§ ОТРЫВОК ДЛЯ ЧТЕНИЯ
#####

Небоскреб на Манхэттене, построенный в 1920-х Тадао Андо с партнерами, превратили в весьма оптимистическое напоминание о таране 11 сентября |
Праздник архитектурной неврастении
В этом году архитектурная биеннале, которая обычно начинается в мае, началась в сентябре и совпала с кинофестивалем. Формально единственный человек, который связывал кинофестиваль и архитектурную биеннале,— заместитель министра культуры РФ Николай Голутва. Нелегкая судьба занесла его не только возглавлять русскую делегацию на фестивале, но и открывать русский павильон на биеннале. Но на самом деле связь биеннале и фестиваля гораздо глубже. Это единственное место в мире, где архитекторы играют роль кинозвезд. То есть людей исключительного таланта, красоты и изысканности, которые силой своей личности создают в пространстве уникальные шедевры, носят в себе грандиозные планы, творят будущее. В остальное время они так не делают.
Два часа ночи, площадь Сан-Марко. На нее выходит великий французский архитектор Жан Нувель и произносит нечто сугубо частное свое спутнице. В этот момент от столиков вдоль старых Прокураций на Сан-Марко взрываются десятки вспышек: фотокорреспонденты снимают Нувеля. Сначала он вздрагивает и как-то по-человечески ежится, но тут же соображает, в чем дело, приветливо улыбается и машет рукой для новых вспышек. В обычной жизни Жан Нувель — это огромное производство. На биеннале выставлены десятки его проектов, каждый размером с Храм Христа Спасителя, и в каждом сотни помощников, отношения с заказчиками, подрядчиками, инвесторами,— словом, человек, удрученный деловитым зарабатыванием больших денег. Но здесь, на биеннале, он творец, он звезда, в его лысой голове роятся идеи, которые завтра изменят мир, и он вынужден сообразовываться со своей карнавальной ролью.
Биеннале — это место, где архитектура делает вид, что она искусство, философия, литература. Когда большой бизнес делает вид, что он искусство, философия и литература, это создает ощущение нервозности. Каждый архитектор начинает рождать какие-то художественные концепции, уходить в астрал виртуального мира, записывать философские максимы на стенах (так поступил Нувель в прошлом году, когда он был комиссаром французского павильона) и вообще себя корежить. Получается не у всех, а у кого получается, тоже нервничают, что не получится. Поэтому биеннале — это такой праздник архитектурной неврастении, где каждый стремится чувствовать себя счастливым, но не получается почти ни у кого. Это очень творческая атмосфера; каждый стремится выжать из себя максимум.

#####

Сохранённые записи

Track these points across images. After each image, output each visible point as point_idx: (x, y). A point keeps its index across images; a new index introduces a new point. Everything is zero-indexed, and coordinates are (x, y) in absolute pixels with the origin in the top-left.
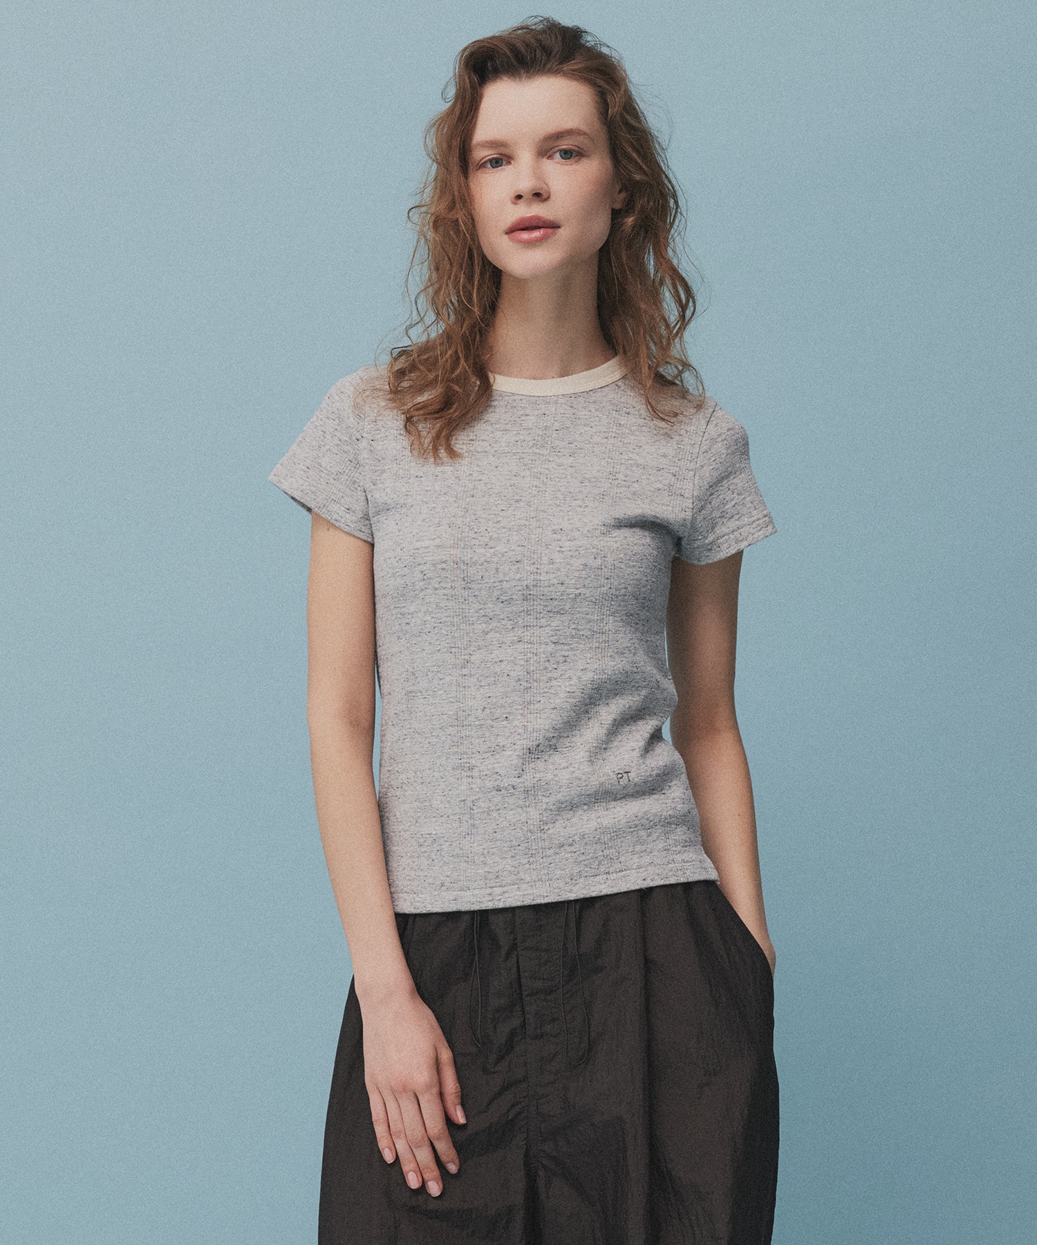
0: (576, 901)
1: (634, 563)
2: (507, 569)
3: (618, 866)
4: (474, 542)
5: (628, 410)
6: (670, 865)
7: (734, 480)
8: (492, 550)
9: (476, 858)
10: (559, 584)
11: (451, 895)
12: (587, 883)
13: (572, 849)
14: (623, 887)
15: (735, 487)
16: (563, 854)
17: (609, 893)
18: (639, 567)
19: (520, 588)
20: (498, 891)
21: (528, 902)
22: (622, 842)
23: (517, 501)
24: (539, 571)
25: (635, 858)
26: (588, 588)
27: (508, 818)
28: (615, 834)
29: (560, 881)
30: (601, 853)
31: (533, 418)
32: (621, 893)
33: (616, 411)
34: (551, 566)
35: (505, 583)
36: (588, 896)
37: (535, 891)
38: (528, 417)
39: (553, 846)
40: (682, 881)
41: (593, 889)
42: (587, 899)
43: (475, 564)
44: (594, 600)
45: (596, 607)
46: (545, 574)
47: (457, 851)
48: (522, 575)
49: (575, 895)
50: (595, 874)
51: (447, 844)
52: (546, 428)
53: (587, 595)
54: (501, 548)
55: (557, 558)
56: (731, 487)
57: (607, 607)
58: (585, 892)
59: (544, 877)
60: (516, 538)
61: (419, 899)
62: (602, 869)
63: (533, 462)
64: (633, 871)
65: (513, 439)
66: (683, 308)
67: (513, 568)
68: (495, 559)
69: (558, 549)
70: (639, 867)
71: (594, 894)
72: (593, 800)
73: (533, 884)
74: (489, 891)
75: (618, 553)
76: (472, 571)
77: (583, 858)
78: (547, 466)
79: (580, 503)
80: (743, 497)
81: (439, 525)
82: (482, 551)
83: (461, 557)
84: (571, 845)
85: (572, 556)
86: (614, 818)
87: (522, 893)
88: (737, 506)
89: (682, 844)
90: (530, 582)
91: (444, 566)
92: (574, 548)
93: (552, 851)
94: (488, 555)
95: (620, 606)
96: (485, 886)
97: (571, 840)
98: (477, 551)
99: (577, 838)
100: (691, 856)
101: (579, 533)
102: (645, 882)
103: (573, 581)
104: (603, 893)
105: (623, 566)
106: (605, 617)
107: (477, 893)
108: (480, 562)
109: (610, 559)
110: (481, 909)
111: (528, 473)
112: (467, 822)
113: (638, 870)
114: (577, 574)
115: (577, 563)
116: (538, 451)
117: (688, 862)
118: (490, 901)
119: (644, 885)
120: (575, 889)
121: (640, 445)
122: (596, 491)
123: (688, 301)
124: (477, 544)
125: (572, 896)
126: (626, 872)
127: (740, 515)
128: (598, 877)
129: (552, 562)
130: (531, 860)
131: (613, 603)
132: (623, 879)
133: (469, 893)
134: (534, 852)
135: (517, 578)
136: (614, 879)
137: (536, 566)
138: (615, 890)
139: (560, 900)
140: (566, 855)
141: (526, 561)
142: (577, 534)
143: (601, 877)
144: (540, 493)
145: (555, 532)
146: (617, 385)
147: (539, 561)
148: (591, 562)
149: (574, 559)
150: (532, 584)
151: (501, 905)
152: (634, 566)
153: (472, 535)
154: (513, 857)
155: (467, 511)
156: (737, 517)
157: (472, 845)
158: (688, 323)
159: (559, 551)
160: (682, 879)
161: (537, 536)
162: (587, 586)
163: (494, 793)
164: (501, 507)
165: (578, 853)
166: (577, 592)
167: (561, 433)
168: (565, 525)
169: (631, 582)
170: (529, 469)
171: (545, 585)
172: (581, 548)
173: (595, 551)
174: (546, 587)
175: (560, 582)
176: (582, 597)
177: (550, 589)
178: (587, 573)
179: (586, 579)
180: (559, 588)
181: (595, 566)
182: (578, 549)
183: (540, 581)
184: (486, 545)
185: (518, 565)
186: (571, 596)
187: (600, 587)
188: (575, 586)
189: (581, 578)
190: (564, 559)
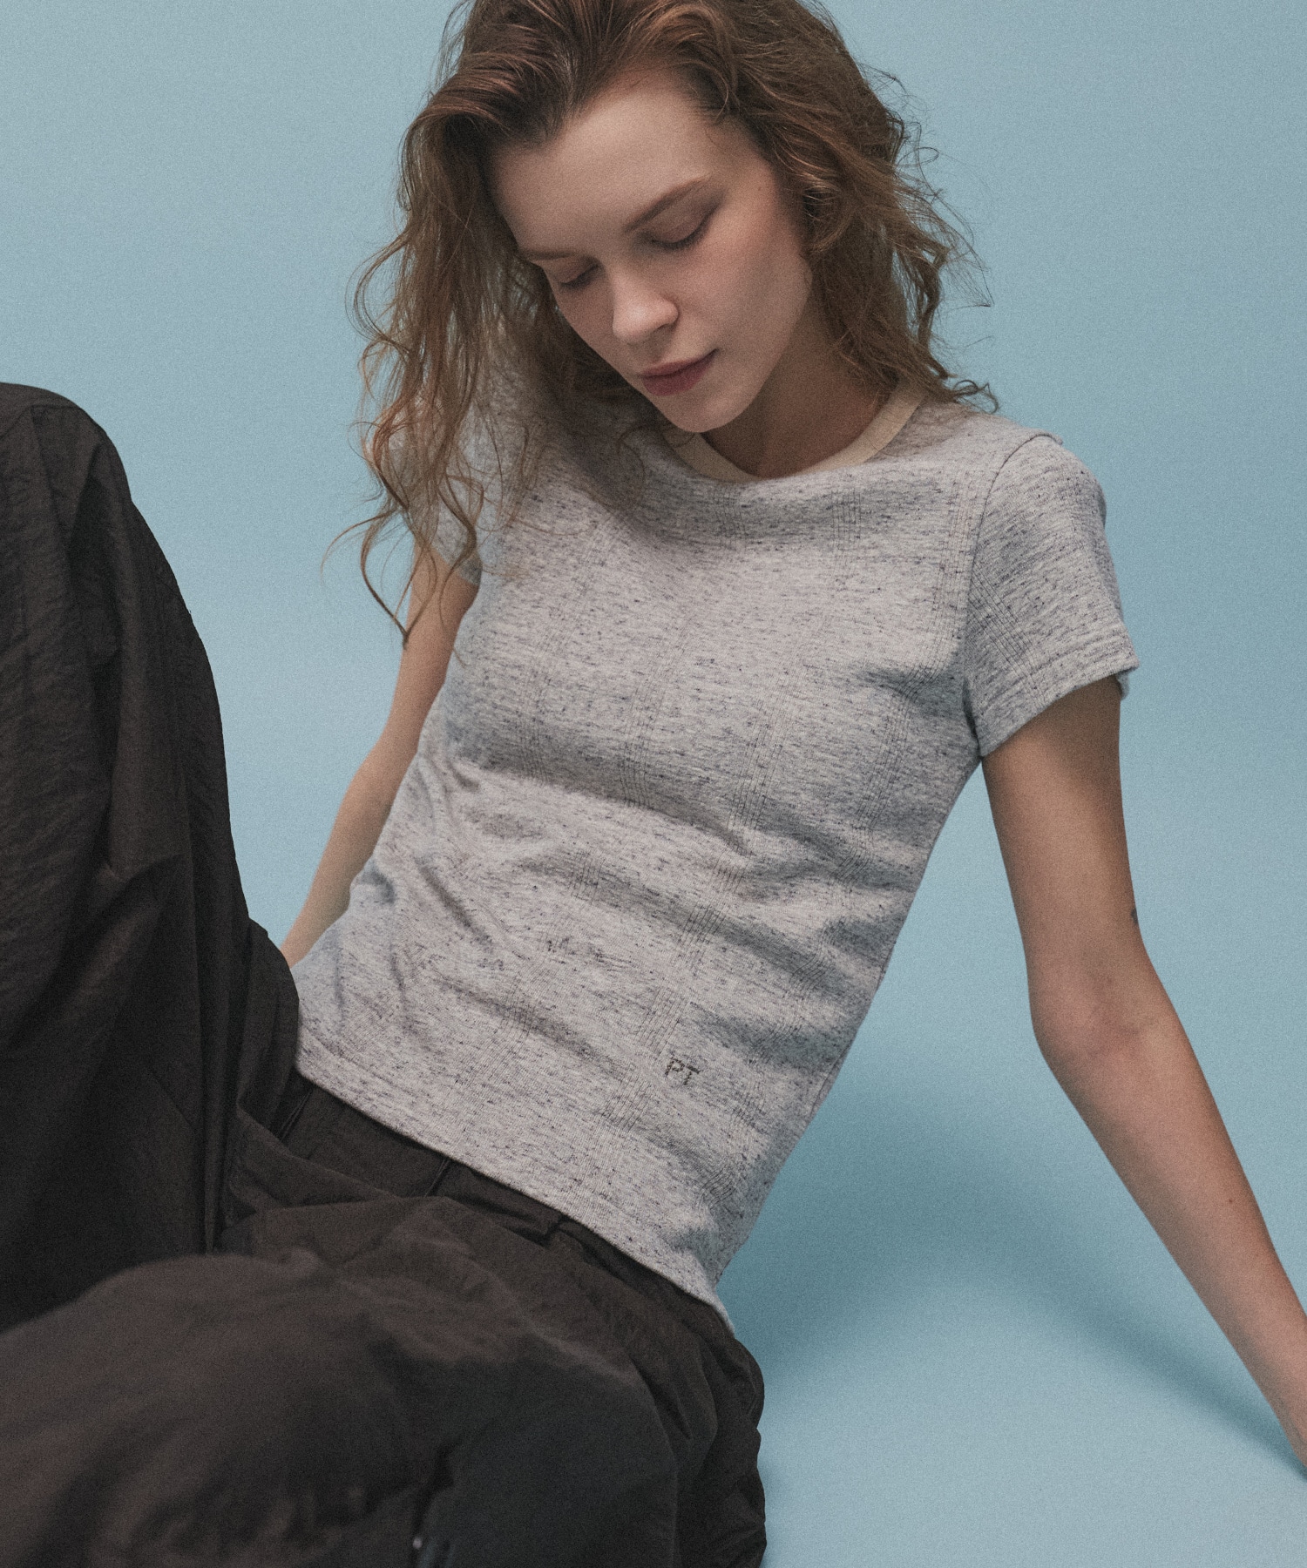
1: (826, 756)
2: (604, 707)
4: (572, 648)
7: (1059, 563)
8: (592, 669)
10: (676, 752)
12: (530, 1170)
15: (1060, 576)
18: (834, 765)
19: (613, 743)
20: (381, 1086)
24: (651, 723)
26: (724, 772)
34: (672, 720)
35: (595, 729)
36: (516, 1186)
37: (434, 1124)
42: (511, 1188)
43: (560, 684)
44: (730, 796)
45: (734, 809)
46: (660, 731)
48: (624, 723)
53: (719, 785)
54: (608, 669)
55: (686, 705)
56: (1052, 576)
60: (635, 658)
67: (615, 707)
68: (592, 685)
69: (695, 692)
73: (440, 1112)
74: (367, 1077)
75: (797, 727)
76: (552, 694)
80: (1073, 594)
82: (579, 665)
83: (545, 667)
85: (711, 711)
87: (411, 1113)
88: (1059, 612)
90: (631, 737)
91: (516, 672)
92: (719, 697)
93: (506, 1087)
94: (585, 675)
98: (572, 664)
103: (700, 754)
105: (799, 753)
107: (349, 1068)
108: (569, 683)
109: (776, 735)
114: (709, 743)
115: (715, 725)
118: (355, 1091)
124: (576, 652)
127: (1063, 629)
128: (557, 1176)
129: (676, 712)
130: (465, 1075)
134: (477, 1067)
135: (615, 727)
137: (650, 713)
141: (636, 702)
142: (734, 674)
145: (700, 662)
147: (657, 706)
148: (739, 728)
149: (713, 717)
150: (635, 742)
151: (366, 1107)
152: (824, 760)
153: (576, 635)
156: (1058, 633)
159: (694, 697)
162: (722, 768)
164: (636, 596)
166: (705, 774)
169: (809, 786)
171: (656, 749)
172: (733, 701)
173: (753, 710)
174: (657, 754)
175: (679, 750)
176: (710, 785)
177: (661, 758)
178: (728, 745)
179: (724, 754)
180: (677, 760)
181: (745, 737)
182: (727, 700)
183: (650, 740)
184: (589, 658)
185: (624, 705)
186: (694, 779)
187: (744, 777)
188: (702, 762)
189: (715, 751)
190: (697, 713)
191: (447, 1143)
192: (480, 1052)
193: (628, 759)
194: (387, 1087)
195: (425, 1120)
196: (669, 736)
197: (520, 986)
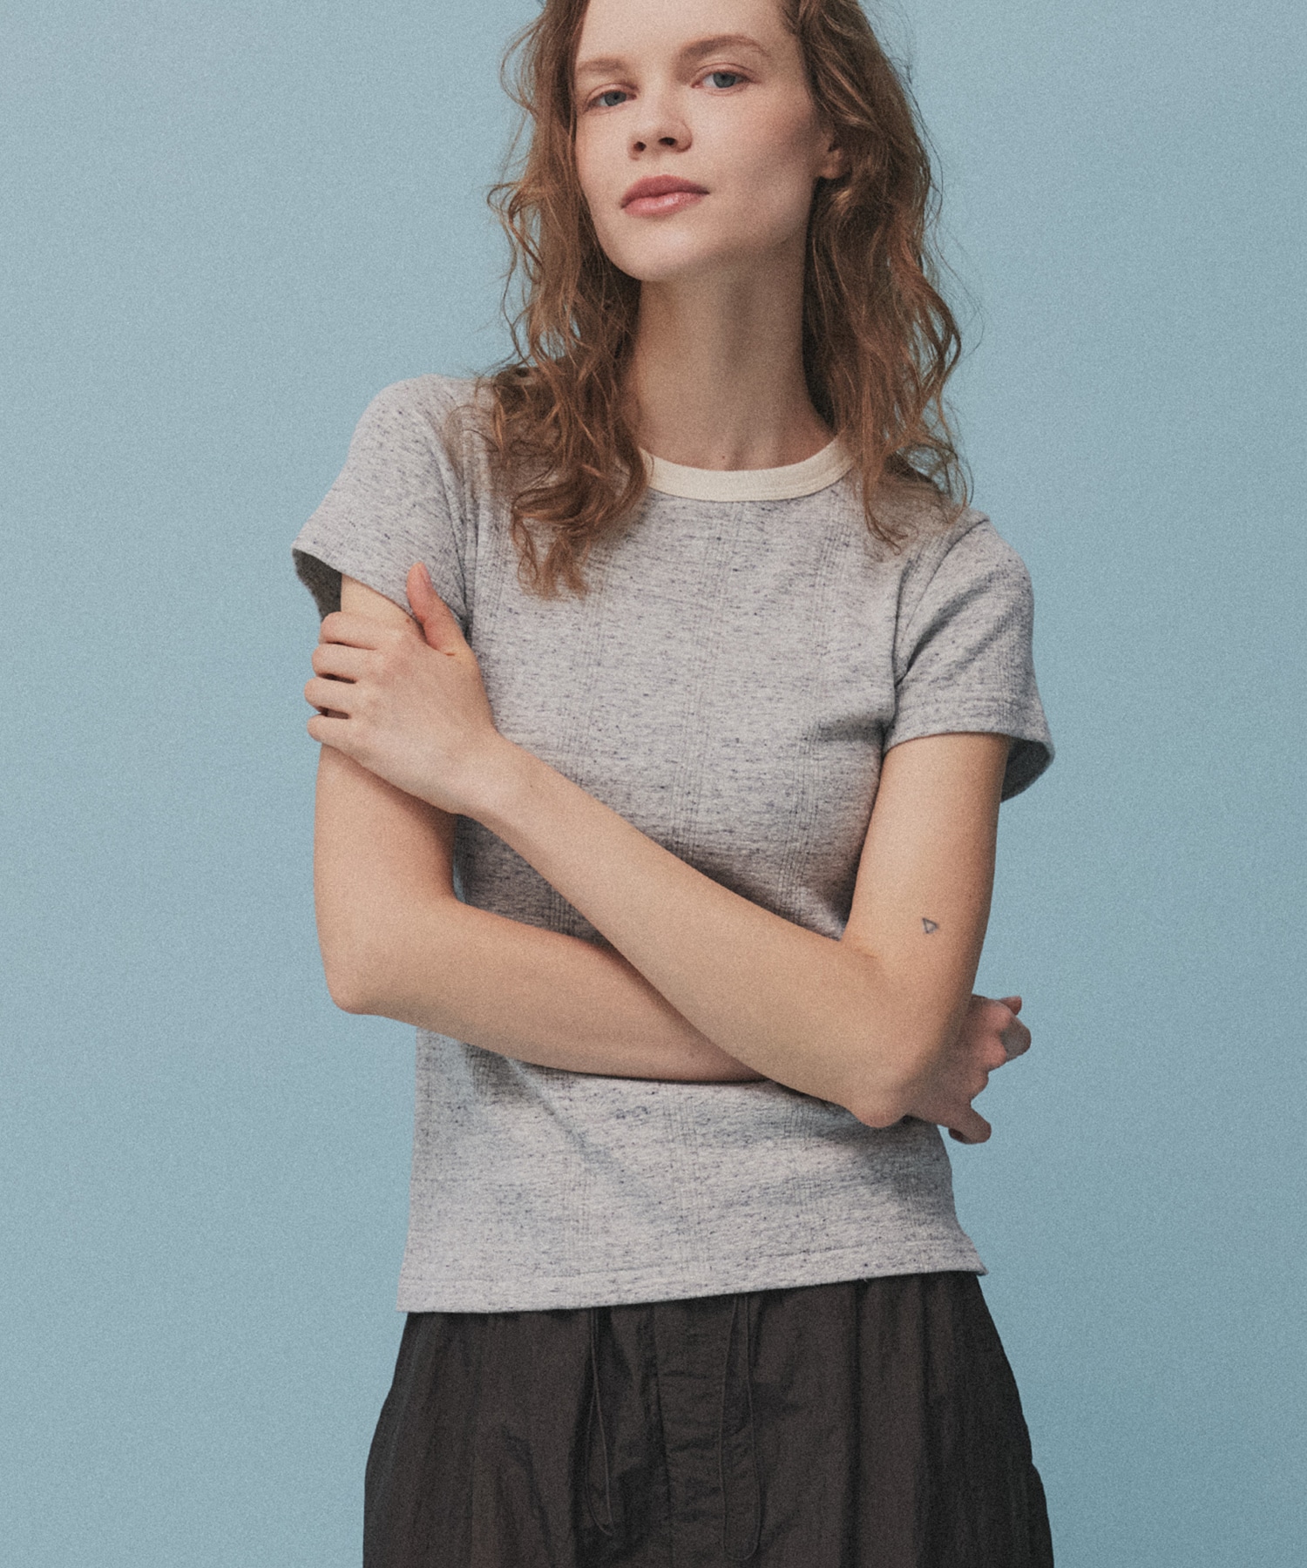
0: (751, 1295)
1: (847, 804)
2: (644, 797)
3: (825, 1241)
4: (595, 745)
5: (847, 539)
6: (909, 1243)
8: (623, 764)
9: (591, 1222)
10: (725, 831)
11: (547, 1283)
12: (772, 1266)
13: (747, 1210)
14: (830, 1275)
16: (731, 1219)
17: (807, 1284)
18: (855, 809)
20: (626, 1275)
21: (677, 1294)
22: (830, 1203)
23: (672, 681)
24: (695, 807)
25: (853, 1231)
26: (772, 841)
27: (639, 1159)
28: (817, 1189)
29: (727, 1261)
30: (795, 1220)
31: (701, 542)
32: (826, 1285)
33: (830, 540)
34: (715, 801)
35: (639, 819)
36: (773, 1287)
37: (687, 1277)
38: (694, 541)
39: (717, 1204)
40: (926, 1271)
41: (781, 1275)
42: (770, 1291)
44: (779, 861)
45: (782, 872)
46: (705, 813)
47: (558, 1212)
48: (668, 810)
49: (752, 1284)
50: (785, 1252)
51: (540, 1200)
52: (720, 565)
53: (768, 853)
54: (639, 761)
55: (725, 786)
57: (799, 872)
58: (768, 1280)
59: (701, 1253)
60: (663, 747)
61: (497, 1290)
62: (798, 1244)
63: (698, 620)
64: (849, 1250)
65: (666, 577)
66: (941, 350)
67: (656, 796)
68: (627, 778)
69: (730, 773)
70: (859, 1244)
71: (783, 1285)
72: (782, 1132)
73: (684, 1265)
74: (612, 1275)
75: (825, 786)
77: (763, 1225)
78: (717, 630)
79: (769, 692)
81: (543, 707)
82: (608, 762)
83: (571, 768)
84: (746, 1204)
85: (750, 789)
86: (819, 1163)
87: (665, 1280)
89: (927, 1211)
90: (677, 821)
92: (755, 775)
93: (714, 1213)
94: (617, 770)
95: (818, 871)
96: (605, 1268)
97: (744, 1196)
98: (599, 760)
99: (755, 1192)
100: (941, 1229)
101: (765, 750)
102: (866, 1269)
103: (749, 829)
104: (798, 1283)
105: (830, 808)
106: (794, 888)
107: (592, 1278)
108: (602, 780)
109: (811, 797)
110: (597, 1305)
111: (686, 635)
112: (580, 1165)
113: (856, 1249)
114: (755, 818)
115: (756, 800)
116: (705, 603)
117: (937, 1238)
118: (612, 1292)
119: (864, 1274)
120: (753, 1274)
121: (863, 599)
122: (796, 673)
123: (948, 341)
124: (600, 749)
125: (747, 1287)
126: (835, 1252)
128: (791, 1257)
129: (717, 794)
130: (682, 1226)
131: (807, 866)
132: (832, 1263)
133: (576, 1279)
134: (684, 1213)
135: (659, 814)
136: (817, 1262)
137: (690, 798)
138: (818, 1280)
139: (727, 1292)
140: (739, 1220)
141: (676, 788)
142: (762, 750)
143: (794, 1257)
144: (706, 671)
145: (728, 744)
146: (832, 491)
147: (697, 790)
148: (779, 800)
149: (753, 794)
150: (682, 826)
151: (631, 1299)
152: (847, 808)
153: (593, 732)
154: (652, 1222)
155: (589, 690)
157: (587, 1202)
158: (950, 369)
159: (731, 777)
160: (926, 1267)
161: (697, 747)
162: (770, 837)
163: (613, 1121)
164: (643, 689)
165: (757, 1217)
166: (755, 846)
167: (742, 575)
168: (744, 734)
169: (841, 834)
170: (690, 629)
171: (705, 830)
172: (768, 776)
173: (789, 782)
174: (705, 834)
175: (728, 828)
176: (761, 855)
177: (711, 838)
178: (773, 817)
179: (770, 826)
180: (727, 838)
181: (786, 807)
182: (763, 776)
183: (696, 823)
184: (615, 753)
185: (663, 793)
186: (744, 852)
187: (791, 841)
188: (751, 837)
189: (762, 825)
190: (739, 792)
191: (706, 1285)
192: (678, 1199)
193: (677, 843)
194: (633, 1274)
195: (679, 1278)
196: (715, 817)
197: (673, 1118)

#####

§ НАБОР ЗАДАНИЙ
1. Кто, согласно отрывку об архитектурной биеннале, открывал русский павильон на биеннале?
2. Перепишите записи от самого начала вплоть до строки с «64: (633, 871)» включительно, заменив «top-left» на «upper-left» и сохранив всё остальное без изменений. Изображения в ответ не включайте.

§ ВАШИ ОТВЕТЫ
1. Заместитель министра культуры РФ Николай Голутва.

2.
Track these points across images. After each image, output each visible point as point_idx: (x, y). A point keeps its index across images; a new index introduces a new point. Everything is zero-indexed, and coordinates are (x, y) in absolute pixels with the origin in the upper-left.
0: (576, 901)
1: (634, 563)
2: (507, 569)
3: (618, 866)
4: (474, 542)
5: (628, 410)
6: (670, 865)
7: (734, 480)
8: (492, 550)
9: (476, 858)
10: (559, 584)
11: (451, 895)
12: (587, 883)
13: (572, 849)
14: (623, 887)
15: (735, 487)
16: (563, 854)
17: (609, 893)
18: (639, 567)
19: (520, 588)
20: (498, 891)
21: (528, 902)
22: (622, 842)
23: (517, 501)
24: (539, 571)
25: (635, 858)
26: (588, 588)
27: (508, 818)
28: (615, 834)
29: (560, 881)
30: (601, 853)
31: (533, 418)
32: (621, 893)
33: (616, 411)
34: (551, 566)
35: (505, 583)
36: (588, 896)
37: (535, 891)
38: (528, 417)
39: (553, 846)
40: (682, 881)
41: (593, 889)
42: (587, 899)
43: (475, 564)
44: (594, 600)
45: (596, 607)
46: (545, 574)
47: (457, 851)
48: (522, 575)
49: (575, 895)
50: (595, 874)
51: (447, 844)
52: (546, 428)
53: (587, 595)
54: (501, 548)
55: (557, 558)
56: (731, 487)
57: (607, 607)
58: (585, 892)
59: (544, 877)
60: (516, 538)
61: (419, 899)
62: (602, 869)
63: (533, 462)
64: (633, 871)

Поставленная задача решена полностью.